The hostilities have increased concern that a wider conflict could drag in regional power Turkey, which is Azerbaijan's closest ally, and Russia, which has a defense pact with Armenia.

On October 5, Russia, France, and the United States -- the co-chairs of the so-called Minsk Group from the Organization for Security and Cooperation in Europe (OSCE), which has spearheaded peace efforts over Nagorno-Karabakh since the early 1990s -- reiterated their call for an immediate cease-fire in and around Nagorno-Karabakh.

Brushing off calls for a cease-fire, Turkish Foreign Minister Mevlut Cavusoglu met with Aliyev in Baku on October 6, vowing to deepen the country's involvement as it criticized the Minsk Group.
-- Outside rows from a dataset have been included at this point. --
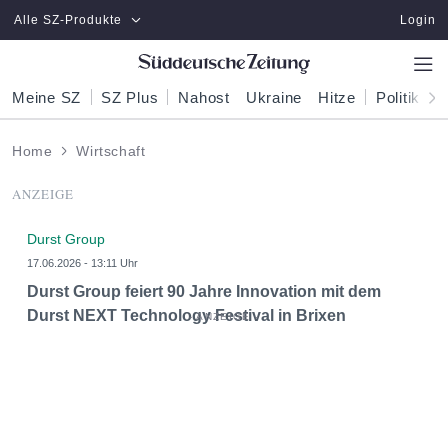
Zum Hauptinhalt springen
Alle SZ-Produkte
Login
Meine SZ
SZ Plus
Nahost
Ukraine
Hitze
Politik
W
Home
Wirtschaft
ANZEIGE
Durst Group
17.06.2026 - 13:11 Uhr
Durst Group feiert 90 Jahre Innovation mit dem
Durst NEXT Technology Festival in Brixen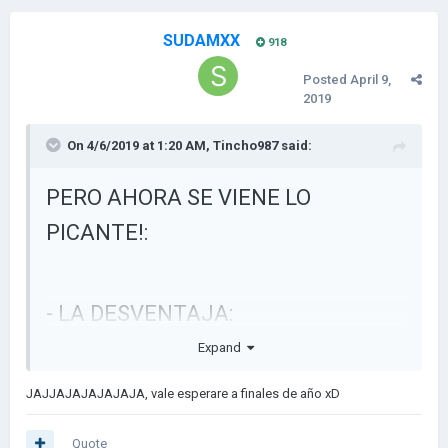
SUDAMXX
918
Posted
April 9,
2019
On 4/6/2019 at 1:20 AM,
Tincho987
said:
PERO AHORA SE VIENE LO
PICANTE!:
- LA DESVENTAJA:
Expand
Lo más probable esque todo esto, tanta propuesta, tanta
dedicación, tantas cosas, esté disponible para fin de año o
JAJJAJAJAJAJAJA, vale esperare a finales de año xD
más...
Perdonen pero el colegio es lo primero xddd
Quote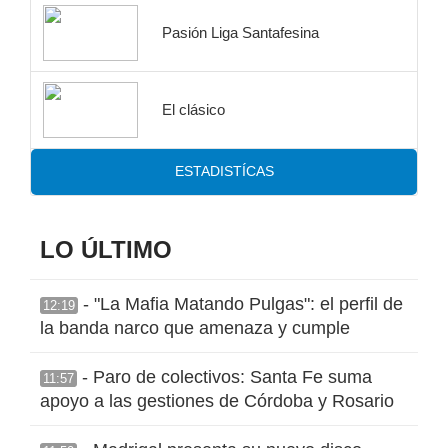
Pasión Liga Santafesina
El clásico
ESTADISTÍCAS
LO ÚLTIMO
- "La Mafia Matando Pulgas": el perfil de
12:19
la banda narco que amenaza y cumple
- Paro de colectivos: Santa Fe suma
11:57
apoyo a las gestiones de Córdoba y Rosario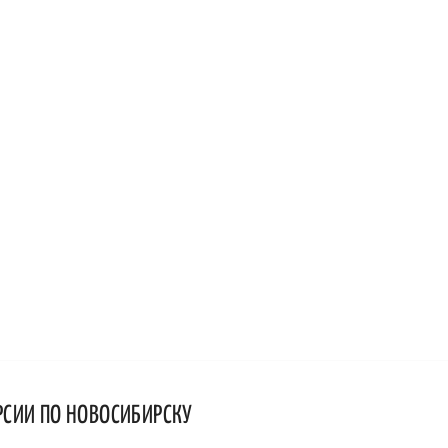
РСИИ ПО НОВОСИБИРСКУ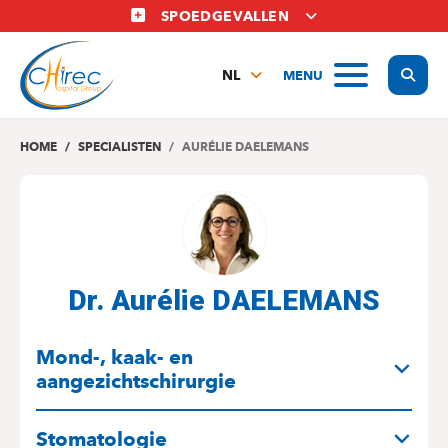
Overslaan
SPOEDGEVALLEN
en
naar
Display
MENU
de
NL
inhoud
FR
gaan
EN
HOME
SPECIALISTEN
AURÉLIE DAELEMANS
Dr. Aurélie DAELEMANS
SPECIALITEITEN
Mond-, kaak- en
aangezichtschirurgie
Stomatologie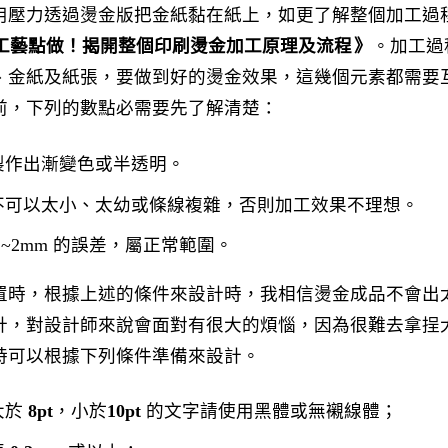
用壓力透過燙金版把金紙黏在紙上，如更了解整個加工過
工藝點做！揭開整個印刷燙金加工原理及流程
》
。加工過
、金紙及紙張，要做到好的燙金效果，這幾個元素都需要
前，下列的數點必需要先了解清楚：
製作出漸變色或半透明。
不可以太小、太幼或條線複雜，否則加工效果不理想。
1~2mm 的誤差，屬正常範圍。
置時，根據上述的條件來設計時，我相信燙金成品不會出
計，對設計師來說會面對有很大的煩惱，因為很難去拿挰
時可以根據下列條件準備來設計。
大於
8pt
，小於
10pt
的文字請使用黑體或無襯線體；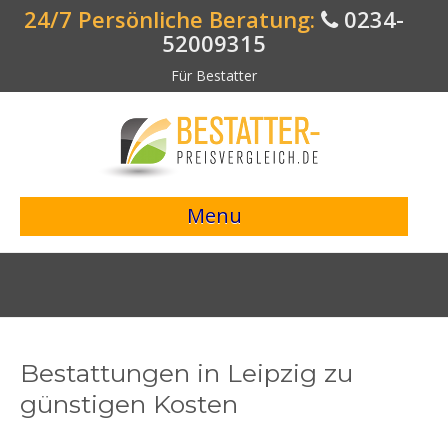
24/7 Persönliche Beratung:
0234-
52009315
Für Bestatter
Menu
> Preisvergleich starten <
Bestattungsangebote
Bestatterverzeichnis
Bestattungen in Leipzig zu
Bestattungsvorsorge
günstigen Kosten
"There should be no doubt that, when needed, we will act like one state. Turkey is Azerbaijan, Azerbaijan is Turkey,” Cavusoglu tweeted on October 6.

Cavusoglu said in Baku that any cease-fire proposal was "no different" from previous ones and would not address what he described as violations of Azerbaijan's territorial integrity.

Azerbaijan has demanded that Armenian forces withdraw from Nagorno-Karabakh and surrounding Azerbaijani territories, saying that it would not end military action until its demands are met. Those conditions would be nearly impossible for Armenia to accept.